Cahit Sıtkı nın unutulmaz "Otuz Beş Yaş" şiiri,

“Yaş otuz beş! yolun yarısı eder.
Dante gibi ortasındayız ömrün…”
 mısralarıyla baslar… Peki Dante kimdir?


 Dante  ortacağlarda ( 1265- 1321)  yasamis Italya nın en önemli şairidir. O dönemde Floransa cok zengin bir sehirdir.  Ingiltere den Ispanya dan yun uzak dogudan ipek getirip en güzel kumasları dokuyan, günün modasinin öncülüğünü yapan, bu kumaslari elbiseleri bütün Avrupa ya satan, aynı zamanda büyük bir finans merkezi olan Floransa…
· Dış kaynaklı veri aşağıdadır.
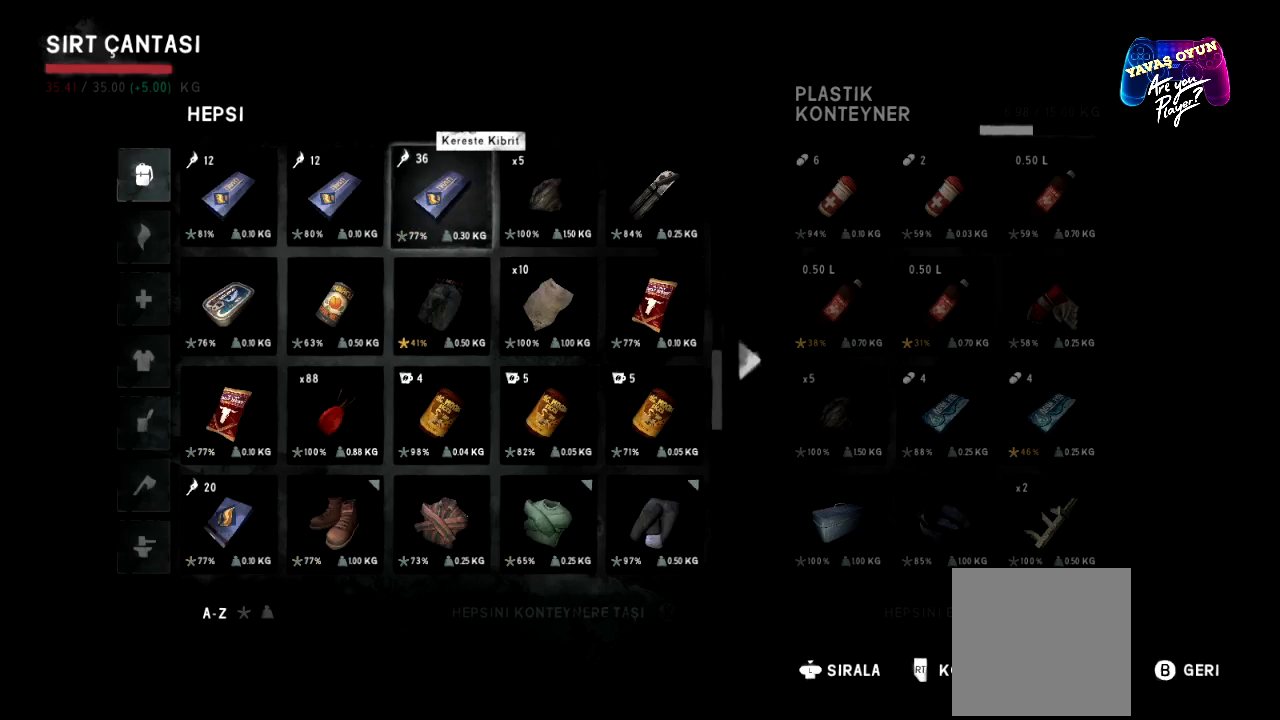
{"buttons": [], "left_stick": "center", "right_stick": "center", "events": []}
Ortaçağda Italya henüz devlet olmadığı için şehir devletleri vardır. Güneyde Papalığa bağlı devletler, kuzeyde de Kutsal Roma Germen  Imparatorluğu hakimdir. Her iki tarafta bir güç mücadelesi içindedir ve Tuscany bölgesi bu savaşın ortasında yer alır. Aynı zamanda Fransızlar da Papalığı hakimiyetleri altına almak için Katolik dünyasında etkili olmaya çalışmaktadırlar.  (Yıllar sonra Makyavel de Prince eserini yazarken aynı bölgeden ilham alır, bütün bu güç dengelerinden etkilenir. Prens hakimiyeti nasıl saglayacaktır? Iktidarda nasıl kalacaktır? Makyavel genellikle “amaca ulaşmak için her yol mübahtır söylemiyle anılır belki de esas amacı insanların hangi durumda nasıl davranabileceklerini gerçekci bir biçimde göstermekti.)

Şehirde zengin ve soylu aileler yaşar onlarda kendi aralarında güç savaşı içindedirler. Dante böyle bir ortamda doğmuştur.  Güç para din mücadelesi sanat ve moda ve tabii şiir vardır bu sehirde.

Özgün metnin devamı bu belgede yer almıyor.